_Task data:_
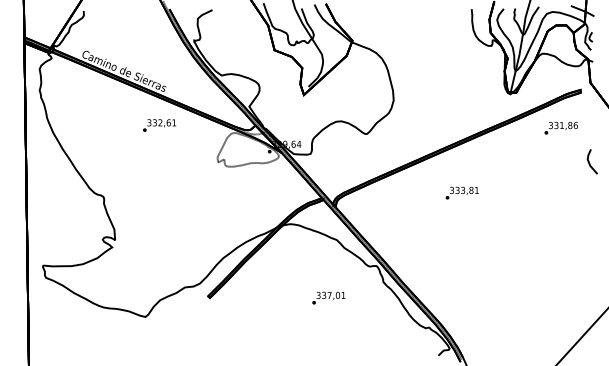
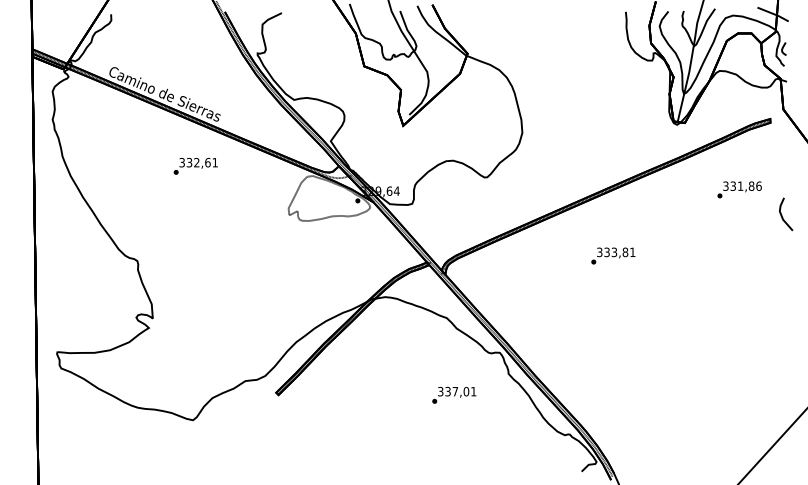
text: (159, 125) -> (195, 166), moved
text: (561, 127) -> (739, 189), moved
text: (328, 297) -> (454, 394), moved

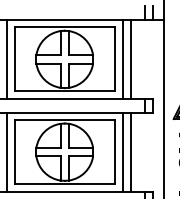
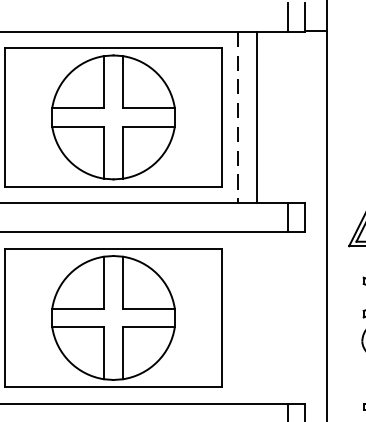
line: (122, 59) -> (238, 117), solid -> dashed
line: (122, 151) -> (238, 316), removed
line: (130, 151) -> (255, 316), removed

_Job item:_ Your answer should hold every record above, printed exactly and free of pictures.

_Response:_
text: (159, 125) -> (195, 166), moved
text: (561, 127) -> (739, 189), moved
text: (328, 297) -> (454, 394), moved

line: (122, 59) -> (238, 117), solid -> dashed
line: (122, 151) -> (238, 316), removed
line: (130, 151) -> (255, 316), removed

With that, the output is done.